DATA EXTRACTS section start
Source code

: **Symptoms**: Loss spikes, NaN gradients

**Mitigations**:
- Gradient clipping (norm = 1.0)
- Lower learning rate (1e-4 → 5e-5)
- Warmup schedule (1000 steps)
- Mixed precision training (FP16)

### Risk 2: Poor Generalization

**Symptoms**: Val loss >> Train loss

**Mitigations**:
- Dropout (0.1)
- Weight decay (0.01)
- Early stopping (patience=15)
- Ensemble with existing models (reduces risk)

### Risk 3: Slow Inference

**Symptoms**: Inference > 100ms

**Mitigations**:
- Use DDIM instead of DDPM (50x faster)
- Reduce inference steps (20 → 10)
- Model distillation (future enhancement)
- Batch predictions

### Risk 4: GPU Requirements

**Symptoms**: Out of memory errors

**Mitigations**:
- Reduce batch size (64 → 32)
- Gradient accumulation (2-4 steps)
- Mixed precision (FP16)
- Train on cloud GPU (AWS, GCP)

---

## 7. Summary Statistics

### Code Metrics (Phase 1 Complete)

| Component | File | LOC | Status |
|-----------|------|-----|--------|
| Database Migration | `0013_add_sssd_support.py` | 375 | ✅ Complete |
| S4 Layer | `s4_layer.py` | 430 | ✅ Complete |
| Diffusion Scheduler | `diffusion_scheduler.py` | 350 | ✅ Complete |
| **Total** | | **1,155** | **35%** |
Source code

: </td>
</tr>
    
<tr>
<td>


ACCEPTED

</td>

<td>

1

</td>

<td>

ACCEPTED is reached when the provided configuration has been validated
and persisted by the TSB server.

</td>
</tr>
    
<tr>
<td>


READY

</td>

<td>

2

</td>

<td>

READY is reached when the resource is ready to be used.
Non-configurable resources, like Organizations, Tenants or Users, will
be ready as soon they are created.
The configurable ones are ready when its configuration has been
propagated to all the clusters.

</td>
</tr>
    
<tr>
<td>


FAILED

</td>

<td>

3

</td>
DATA EXTRACTS section end
_WHAT TO DO_
The required output is the whole listing, printed again exactly.

_REPLY_
Source code

: **Symptoms**: Loss spikes, NaN gradients

**Mitigations**:
- Gradient clipping (norm = 1.0)
- Lower learning rate (1e-4 → 5e-5)
- Warmup schedule (1000 steps)
- Mixed precision training (FP16)

### Risk 2: Poor Generalization

**Symptoms**: Val loss >> Train loss

**Mitigations**:
- Dropout (0.1)
- Weight decay (0.01)
- Early stopping (patience=15)
- Ensemble with existing models (reduces risk)

### Risk 3: Slow Inference

**Symptoms**: Inference > 100ms

**Mitigations**:
- Use DDIM instead of DDPM (50x faster)
- Reduce inference steps (20 → 10)
- Model distillation (future enhancement)
- Batch predictions

### Risk 4: GPU Requirements

**Symptoms**: Out of memory errors

**Mitigations**:
- Reduce batch size (64 → 32)
- Gradient accumulation (2-4 steps)
- Mixed precision (FP16)
- Train on cloud GPU (AWS, GCP)

---

## 7. Summary Statistics

### Code Metrics (Phase 1 Complete)

| Component | File | LOC | Status |
|-----------|------|-----|--------|
| Database Migration | `0013_add_sssd_support.py` | 375 | ✅ Complete |
| S4 Layer | `s4_layer.py` | 430 | ✅ Complete |
| Diffusion Scheduler | `diffusion_scheduler.py` | 350 | ✅ Complete |
| **Total** | | **1,155** | **35%** |
Source code

: </td>
</tr>
    
<tr>
<td>


ACCEPTED

</td>

<td>

1

</td>

<td>

ACCEPTED is reached when the provided configuration has been validated
and persisted by the TSB server.

</td>
</tr>
    
<tr>
<td>


READY

</td>

<td>

2

</td>

<td>

READY is reached when the resource is ready to be used.
Non-configurable resources, like Organizations, Tenants or Users, will
be ready as soon they are created.
The configurable ones are ready when its configuration has been
propagated to all the clusters.

</td>
</tr>
    
<tr>
<td>


FAILED

</td>

<td>

3

</td>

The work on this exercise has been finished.